- **Text**

I’ll never forget the stress and sweat I went through bathing my son for the first time. I was sweating like a bomb disposal expert with the hiccups; terrified that this fragile slippery creature was going to shoot out of my clumsy hands and go sliding off along the bathroom floor.
After 30 days, I was flinging my baby around with all the confidence of a flair barman making cocktails for supermodels. I could change a nappy one handed while putting on The Wiggles CD with the other. I could feed, burp and change my son faster than a Formula One pit crew changes the fuzzy dice. I was an expert dad and all it took was thirty days. Mind you, those were 30 of the toughest days of my life.
Sleep deprivation is banned as a method of torture by the Geneva convention, but no one told your own wee dictator that and the UN aren’t sending any inspectors to your house any time soon. So, you’re going to be scared, tired, weary, exhausted, sleepy, wrecked, dozy and a whole thesaurus full of tiredness. But that too shall pass, as the old bible stories tell us, and you know it will. It has to. Doesn’t it?
There is one thing to remember more than anything else however. She (your missus, not the baby) is way more tired than you. That’s just a fact. She has all the same new responsibilities as you while also recovering from growing a person for 40 weeks and however many hours spent trying to get it out. She’s sore, scarred and maybe stitched so it’s time for you to man up, call on all your action movie learned skills to get your newly grown family through that first tougher than tough month.
Get through the first 30 days and it’s downhill all the way. But for all your fear about tiredness, dropping the baby or loss of freedom and sleep; those aren’t your greatest fears are they? You only admit that one to yourself when you’re all alone. So to answer your greatest fear; Don’t worry, if you love your child more than yourself, and believe me you will, then you’re going to be a great dad. It’s just going to take 30 days for you to realise that.

- **What you have to do**
Answer these questions from the text on the first month as a new dad.
(a) Which CD could the writer put on with one hand while changing a nappy with the other?
(b) How many days did it take the writer to become an expert dad?
(c) Who does the text say is way more tired than the new dad?

- **Available data**
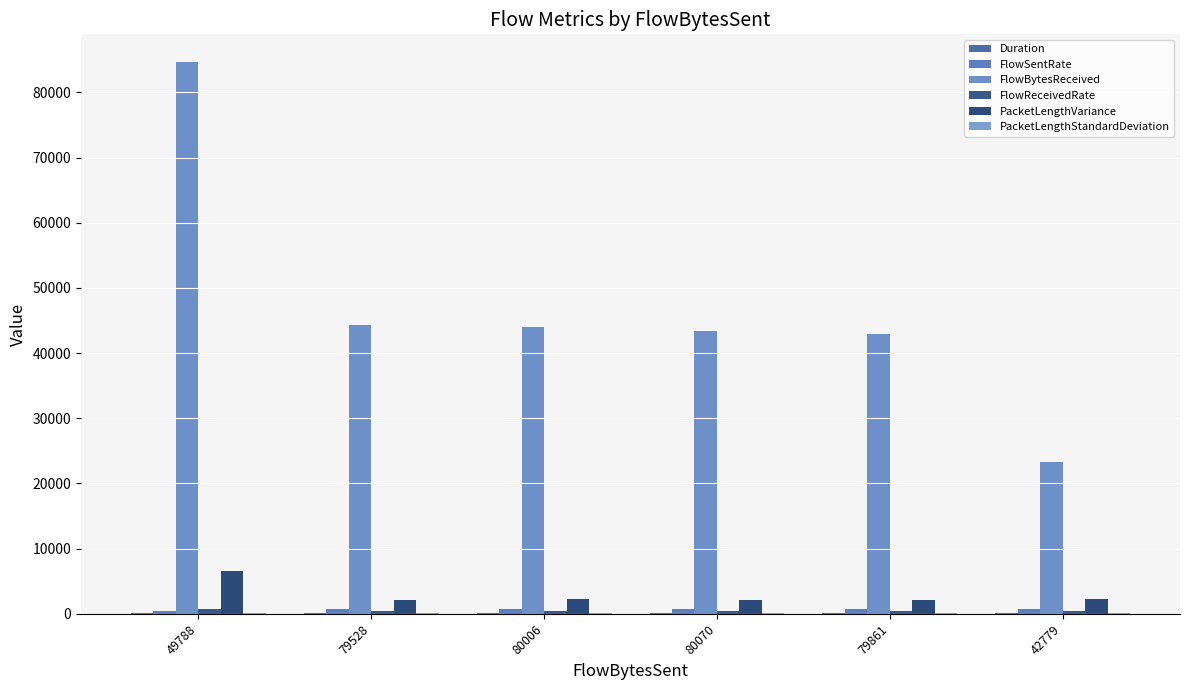

Is the value of FlowBytesReceived at 80006 greater than the value of FlowReceivedRate at 80006?

Yes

- **Solution for this exercise**
(a) The Wiggles CD.
(b) Thirty days.
(c) His missus, not the baby.